The chaotic Yes to AV campaign

Few campaign plans survive contact with the enemy. Yes to AV has proved no exception.

Dull? You think the AV referendum campaign is dull? It's only been going for a fortnight and we've already had vile smears, fasict slurs, Oscar winners, prime ministers, dinosaurs, bishops and even a brief sighting of Nick Clegg.

I have to fess up. When not blogging on here, I do a turn with the No to AV campaign as a consultant. It's a bit like being a soldier returning from the Vietnam war. People point at you and sneer, "That's him, the £250m ad guy. He's been doing disgusting things to babies and soldiers."

All I can say in mitigation is: you haven't been there. Up country. Into the heart of darkness of the fight for alternative votes.

The atrocities the other side commits go unreported. The fake website calling the No finance director a Nazi. The photoshopped image of John Prescott and Margaret Beckett next to Nick Griffin. The miniature dinosaurs being sent round to caricature Labour MPs and trade union leaders.

Oh, they know how to fight dirty, those Yes boys and girls. The saintly clergy and the fragrant Helena Bonham Carter telling us sweetly, "AV is as easy as one, two, three." It's all a smokescreen, I tell you, a front for the world's press. Over at Yes HQ they'd as soon stab you in the ballots as look at you.

Actually, I have to confess to some respect for the opposition. Their discipline is ruthless: "A small change that'll make a big difference", "MPs will have to work harder to win". Their rapid and efficient deployment as a "people's campaign". Oh, they got the jump on us all right; with polling leads last year at times as high as 25 per cent.

But few campaign plans survive contact with the enemy, and Yes has proved no exception. There's a strong strand of moral superiority running through the crusade for "fairer votes", and on the first few occasions they have run into an opposing viewpoint, they have faltered.

Their first mistake was the release of their "celebrity backers". They certainly got a lot of publicity: too much publicity. If you're trying to make yourself look like an earthy, grass-roots movement, squeezing out a press release in between the Oscar nomination and the acceptance speech isn't the smartest way of going about it. Nor is it the best idea to select as a frontman and woman for your "people's campaign" two actors who have become synonymous with the king and queen of England.

* [Dataset content]
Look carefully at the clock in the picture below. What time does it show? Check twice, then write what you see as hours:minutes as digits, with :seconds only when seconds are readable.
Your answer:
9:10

* [Requirements]
(a) Do these statements agree with the piece on the Yes to AV campaign? Answer yes or no for each, and quote the words that decide it. (i) The writer works as a consultant for the No to AV campaign. (ii) The Yes side's polling leads last year reached as high as 40 per cent. (iii) The referendum campaign had been running for two months.
(b) Could you reproduce the part of the piece on the Yes to AV campaign starting at "All I can say" and ending at "look at you."?
(c) In the piece on the Yes to AV campaign, what was the Yes side's first mistake?
The listing above comes from a separate source.

* [Results in order]
(a)
(i) Yes: "I do a turn with the No to AV campaign as a consultant."
(ii) No: "with polling leads last year at times as high as 25 per cent."
(iii) No: "It's only been going for a fortnight"

(b)
All I can say in mitigation is: you haven't been there. Up country. Into the heart of darkness of the fight for alternative votes.

The atrocities the other side commits go unreported. The fake website calling the No finance director a Nazi. The photoshopped image of John Prescott and Margaret Beckett next to Nick Griffin. The miniature dinosaurs being sent round to caricature Labour MPs and trade union leaders.

Oh, they know how to fight dirty, those Yes boys and girls. The saintly clergy and the fragrant Helena Bonham Carter telling us sweetly, "AV is as easy as one, two, three." It's all a smokescreen, I tell you, a front for the world's press. Over at Yes HQ they'd as soon stab you in the ballots as look at you.

(c) The release of their "celebrity backers".